Traditional resampling methods for handling class imbalance typically uses fixed distributions, undersampling the majority or oversampling the minority. These static strategies ignore changes in class-wise learning difficulty, which can limit the overall performance of the model. This paper proposes an Adaptive Resampling-based Training (ART) method that periodically updates the distribution of the training data based on the class-wise performance of the model. Specifically, ART uses class-wise macro F1 scores, computed at fixed intervals, to determine the degree of resampling to be performed. Unlike instance-level difficulty modeling, which is noisy and outlier-sensitive, ART adapts at the class level. This allows the model to incrementally shift its attention towards underperforming classes in a way that better aligns with the optimization objective. Results on diverse benchmarks, including Pima Indians Diabetes and Yeast dataset demonstrate that ART consistently outperforms both resampling-based and algorithm-level methods, including Synthetic Minority Oversampling Technique (SMOTE), NearMiss Undersampling, and Cost-sensitive Learning on binary as well as multi-class classification tasks with varying degrees of imbalance. In most settings, these improvements are statistically significant. On tabular datasets, gains are significant under paired t-tests and Wilcoxon tests (p < 0.05), while results on text and image tasks remain favorable. Compared to training on the original imbalanced data, ART improves macro F1 by an average of 2.64 percentage points across all tested tabular datasets. Unlike existing methods, whose performance varies by task, ART consistently delivers the strongest macro F1, making it a reliable choice for imbalanced classification.

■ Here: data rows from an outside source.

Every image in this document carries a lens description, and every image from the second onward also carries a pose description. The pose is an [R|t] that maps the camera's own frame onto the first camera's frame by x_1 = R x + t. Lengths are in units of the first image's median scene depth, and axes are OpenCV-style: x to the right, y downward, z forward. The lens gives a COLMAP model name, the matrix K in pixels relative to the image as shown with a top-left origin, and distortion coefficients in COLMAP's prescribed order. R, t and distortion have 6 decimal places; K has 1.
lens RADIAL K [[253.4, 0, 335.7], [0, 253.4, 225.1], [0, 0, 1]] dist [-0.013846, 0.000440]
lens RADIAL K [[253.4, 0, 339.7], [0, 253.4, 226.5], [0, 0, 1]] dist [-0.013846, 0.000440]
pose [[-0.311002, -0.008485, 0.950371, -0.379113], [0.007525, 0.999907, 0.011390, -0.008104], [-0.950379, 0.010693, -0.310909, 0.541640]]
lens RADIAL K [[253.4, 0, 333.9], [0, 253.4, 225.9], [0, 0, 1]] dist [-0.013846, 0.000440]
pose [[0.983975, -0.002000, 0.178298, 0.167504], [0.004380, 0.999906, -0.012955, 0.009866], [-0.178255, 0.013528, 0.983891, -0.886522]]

翻译：传统处理类别不平衡的重采样方法通常采用固定分布，即对多数类进行欠采样或对少数类进行过采样。这些静态策略忽略了各类别学习难度的动态变化，从而可能限制模型的整体性能。本文提出一种基于自适应重采样的训练方法，该方法根据模型在各类别上的表现定期更新训练数据分布。具体而言，ART利用固定间隔计算的类别宏观F1分数来确定重采样的程度。与存在噪声且对异常值敏感的实例级难度建模不同，ART在类别层面进行自适应调整。这使得模型能够以更符合优化目标的方式，逐步将注意力转向表现欠佳的类别。在包括皮马印第安人糖尿病数据集和酵母数据集在内的多种基准测试上的结果表明，ART在二分类及多分类任务中，均持续优于基于重采样的方法及算法级方法，如合成少数类过采样技术、近邻欠采样和代价敏感学习，且在不同不平衡程度下均保持优势。在大多数实验设置中，这些改进具有统计显著性。在表格数据集上，配对t检验与Wilcoxon检验均显示显著提升；在文本与图像任务中，结果同样表现优异。与直接在原始不平衡数据上训练相比，ART在所有测试的表格数据集上将宏观F1平均提升了2.64个百分点。与现有方法性能因任务而异的情况不同，ART始终提供最强的宏观F1表现，使其成为不平衡分类任务中可靠的选择。